Posture tracking is a deep learning process where the algorithm tracks the movement of an object. Posture-tracking algorithms monitor and analyse human body positions and movements. They differentiate between normal and abnormal activities or unusual activities. By continuously tracking and analysing body postures, these systems detect suspicious activities such as individuals loitering in restricted areas, acting aggressively, etc.
In contemporary rail station security, the imperative to ensure passenger safety and operational efficiency is met with challenges in swiftly identifying potential threats or unusual activities within vast and busy environments. Traditional surveillance systems often struggle to provide real-time insights, leading to delays in threat detection and resource allocation. While existing research has explored various deep learning algorithms, such as SSD and Faster R-CNN, for weapon detection, centralised crime management systems, and real-time incident captioning, there remains a need for an integrated approach that combines advanced machine learning techniques to address the limitations and gaps observed in current methodologies.
The primary challenges include the tradeoff between speed and accuracy in weapon detection, the lack of explicit algorithms mentioned in centralised crime management systems, and the need for more precise human action detection in crowded environments. Furthermore, existing methodologies may not fully leverage posture tracking for comprehensive human activity analysis. There is also a notable gap in addressing the limitations of current research, highlighting the need for an improved, adaptive, and efficient surveillance system in rail stations.

DATASET CONTENT:
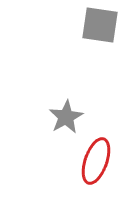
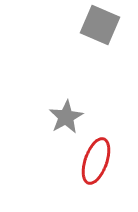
gray square: rotated 15 degrees clockwise
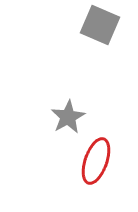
gray star: moved 2 px right
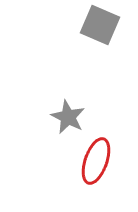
gray star: rotated 16 degrees counterclockwise
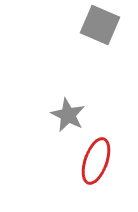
gray star: moved 2 px up
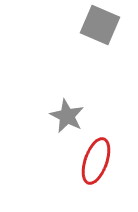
gray star: moved 1 px left, 1 px down
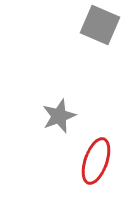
gray star: moved 8 px left; rotated 24 degrees clockwise
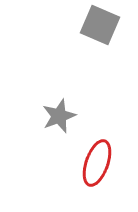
red ellipse: moved 1 px right, 2 px down
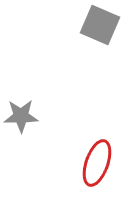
gray star: moved 38 px left; rotated 20 degrees clockwise
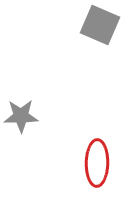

EXERCISE TASK: Continue the passage on posture tracking for rail station surveillance, beginning immediately after its final sentence.

TASK ANSWER:
Hence, the problem at hand is to enhance rail station security by developing a comprehensive and integrated surveillance system that employs advanced machine learning algorithms for posture tracking, human action detection, and activity captioning. This system aims to overcome the limitations of existing methodologies, providing a more accurate and efficient means of identifying potential threats, distinguishing between routine and abnormal activities, and ensuring real-time alerts for immediate intervention by security personnel. The goal is to create a holistic solution that optimises resource utilisation, minimises false alarms, and fosters a safer and more efficient travel experience for all commuters in rail stations.
Multiple research works were studied and their findings are summarised in this section. Authors of [1] propose methods to detect weapons from the given images. It uses deep learning algorithms like Single Shot Detector (SSD) and FASTER R-CNN for weapon detection. The input image undergoes a series of processing steps, including passing through a Convolutional Neural Network (CNN) backbone, which is often a pre-trained network like VGG16 in the FASTER R-CNN, which consists of two modules: a RPN (Region Proposal Network) and Fast-RCNN. RPN creates region proposals using the feature maps, these region suggestions are possible object-containing bounding boxes. The RPN works by swiping a small window (usually 3x3) over the feature map, predicting whether an object is present at each position, and then adjusting the bounding box's coordinates accordingly. Anchor boxes, which are pre-defined boxes with varying scales and aspect ratios, are used for this. Based on their objectness scores, a measure of how likely a region proposal will contain an object, the RPN ranks its generation of regional proposals. A predetermined amount of the best-scoring submissions are chosen for additional handling.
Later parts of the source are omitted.